Visas -- The U.S. State Department has a Visa Waiver Program (VWP) allowing citizens from a long list of countries to enter the United States without a visa for stays of up to 90 days. Even for visitors from VWP countries and others for whom a visa is not necessary, online registration through the Electronic System for Travel Authorization (ESTA) is required before departing for the U.S. They must complete an electronic application providing basic personal and travel eligibility information. Travelers from non-VWP countries and those with certain types of passports, usually older ones, may still be required to get a visa. Some travelers may also be required to present a round-trip air or cruise ticket upon arrival in the U.S. Canadian citizens may enter the United States without visas, but will need to show passports and proof of residence. Citizens of all other countries must have: (1) a valid passport that expires at least 6 months later than the scheduled end of their visit to the U.S., and (2) a tourist visa. For more information, check with the American Embassy in your home country at least 6 months before your planned departure. More information at www.travel.state.gov/content/visas/english/visit/visa-waiver-program.html.
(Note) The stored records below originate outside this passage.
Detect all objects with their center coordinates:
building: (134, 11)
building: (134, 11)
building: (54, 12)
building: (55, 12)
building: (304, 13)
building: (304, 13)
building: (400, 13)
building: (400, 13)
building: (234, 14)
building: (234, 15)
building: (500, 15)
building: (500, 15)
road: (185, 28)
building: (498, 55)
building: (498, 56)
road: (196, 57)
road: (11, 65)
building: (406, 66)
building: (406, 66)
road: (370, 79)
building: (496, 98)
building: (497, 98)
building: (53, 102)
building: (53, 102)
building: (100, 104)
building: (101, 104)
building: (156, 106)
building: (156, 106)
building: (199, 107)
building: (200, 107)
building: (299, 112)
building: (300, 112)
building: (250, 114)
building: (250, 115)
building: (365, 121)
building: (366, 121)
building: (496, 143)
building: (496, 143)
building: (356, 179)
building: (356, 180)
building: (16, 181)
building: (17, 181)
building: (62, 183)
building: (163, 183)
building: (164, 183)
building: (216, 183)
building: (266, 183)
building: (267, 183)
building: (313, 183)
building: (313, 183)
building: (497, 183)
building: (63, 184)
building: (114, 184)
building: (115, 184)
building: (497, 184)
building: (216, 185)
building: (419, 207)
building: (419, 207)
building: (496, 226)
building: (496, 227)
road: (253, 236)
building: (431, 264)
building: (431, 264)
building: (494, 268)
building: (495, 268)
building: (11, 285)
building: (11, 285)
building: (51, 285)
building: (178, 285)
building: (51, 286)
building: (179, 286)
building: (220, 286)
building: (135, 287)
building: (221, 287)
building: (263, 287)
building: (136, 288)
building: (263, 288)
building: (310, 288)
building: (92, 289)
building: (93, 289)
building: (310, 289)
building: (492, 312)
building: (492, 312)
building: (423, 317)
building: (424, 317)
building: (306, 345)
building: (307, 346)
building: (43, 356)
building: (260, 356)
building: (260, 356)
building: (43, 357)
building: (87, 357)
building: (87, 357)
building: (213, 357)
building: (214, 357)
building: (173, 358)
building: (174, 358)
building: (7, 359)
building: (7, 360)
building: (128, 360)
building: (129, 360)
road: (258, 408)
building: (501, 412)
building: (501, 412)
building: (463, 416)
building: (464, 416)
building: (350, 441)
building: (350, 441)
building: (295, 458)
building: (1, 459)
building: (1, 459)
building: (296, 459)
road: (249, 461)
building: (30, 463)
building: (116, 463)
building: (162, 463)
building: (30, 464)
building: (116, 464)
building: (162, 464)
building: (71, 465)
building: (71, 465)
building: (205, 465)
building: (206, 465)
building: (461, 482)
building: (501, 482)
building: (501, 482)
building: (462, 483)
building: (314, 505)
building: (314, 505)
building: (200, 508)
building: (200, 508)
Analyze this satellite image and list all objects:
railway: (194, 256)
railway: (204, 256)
Visitor Information -- Even a seasoned traveler should consider writing or calling ahead to the New Orleans Convention & Visitors Bureau, 2020 St. Charles Ave., New Orleans, LA 70130 (www.neworleanscvb.com; [tel] 800/672-6124 or 504/566-5011; Mon–Fri 8:30am–5pm). The friendly staff can offer advice and help with decision-making; if you have a special interest, they’ll help you plan your visit around it—this is definitely one of the most helpful tourist centers in any major city.

         The state of Louisiana’s New Orleans Welcome Center, 529 St. Ann St. ([tel] 504/568-5661; daily Tues–Sat 9am–5pm) has walking- and driving-tour maps; booklets on restaurants, accommodations, sightseeing, special tours; and more. Warning: Many of the tour offices and visitors centers scattered around the city are for-profit offices operated by tourism businesses hawking their wares. Rather than unbiased services that will recommend the best tour for you, these are commissioned sales offices. If you feel you’re getting sold something that’s not exactly right, you can always contact any tour company directly to buy tours.

Water -- Tap water is safe to drink in New Orleans, although bottled water is still popular.

Note: This information was accurate when it was published, but can change without notice. Please be sure to confirm all rates and details directly with the companies in question before planning your trip.